§ Text for analysis:
Section 404(b) of the First Step Act, entitled "Defendants Previously Sentenced," provides, in relevant part, that "[a] court that imposed a sentence for a covered offense may, on motion of the defendant, . . . impose a reduced sentence as if sections 2 and 3 of the Fair Sentencing Act of 2010 (Public Law 111-220; 124 Stat. 2372) were in effect at the time the covered offense was committed." Pub. L. 115-391, 132 Stat. 5194, 5222 (2018). Section 404(a) defines the term "covered offense" to mean "a violation of a Federal criminal statute, the statutory penalties for which were modified by section 2 or 3 of the Fair Sentencing Act of 2010 (Public Law 111-220; 124 Stat. 2372), that was committed before August 3, 2010." Pub. L. 115-391, 132 Stat. 5194, 5222. Thus, Section 404 of the First Step Act authorizes retroactive application of Sections 2 and 3 of the Fair Sentencing Act to defendants who were sentenced for crack cocaine offenses committed prior to August 3, 2010. See United States v. Wiseman, --- F.3d ---, 2019 WL 3367615, at * 3 (6th Cir. July 26, 2019) ("Section 404 of the Act makes retroactive only certain statutory changes pertaining to threshold crack cocaine weights triggering mandatory minimum sentences that were enacted under the [FSA]."); United States v. Williams, No. 03-cr-1334, 2019 WL 2865226, at * 2 (S.D.N.Y. July 3, 2019) ("The First Step Act of 2018 'made retroactive the crack cocaine minimums in the Fair Sentencing Act.'" (quoting United States v. Rose, 379 F. Supp. 3d 223, 227 (S.D.N.Y. 2019))).

§ The data:
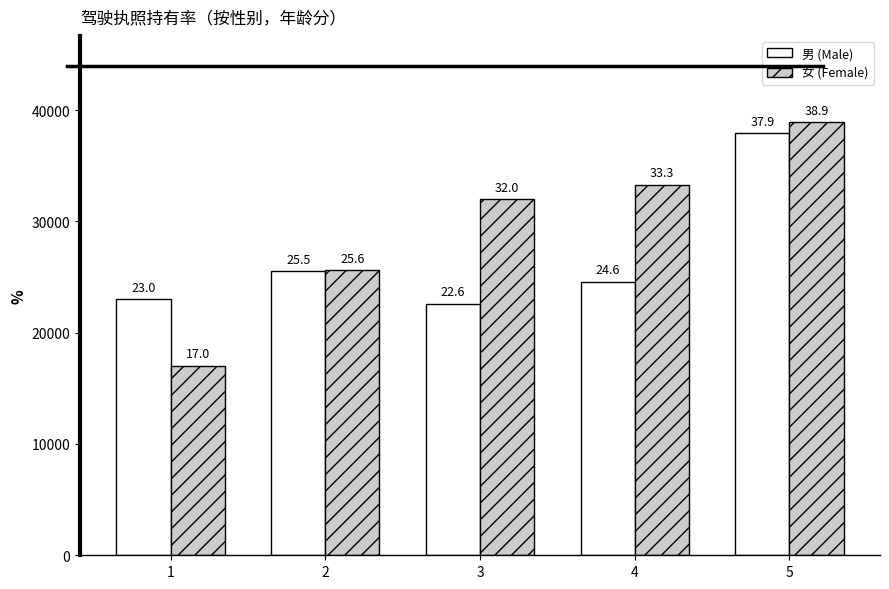

How many bars are there in total?

10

§ Problem:
Answer these from the passage on Section 404 of the First Step Act:
1. What title does Section 404(b) carry?
2. Before what date must a covered offense have been committed?
3. Which circuit court decided United States v. Wiseman?
The material plays no part here.

§ Task result:
1. "Defendants Previously Sentenced"
2. August 3, 2010
3. The Sixth Circuit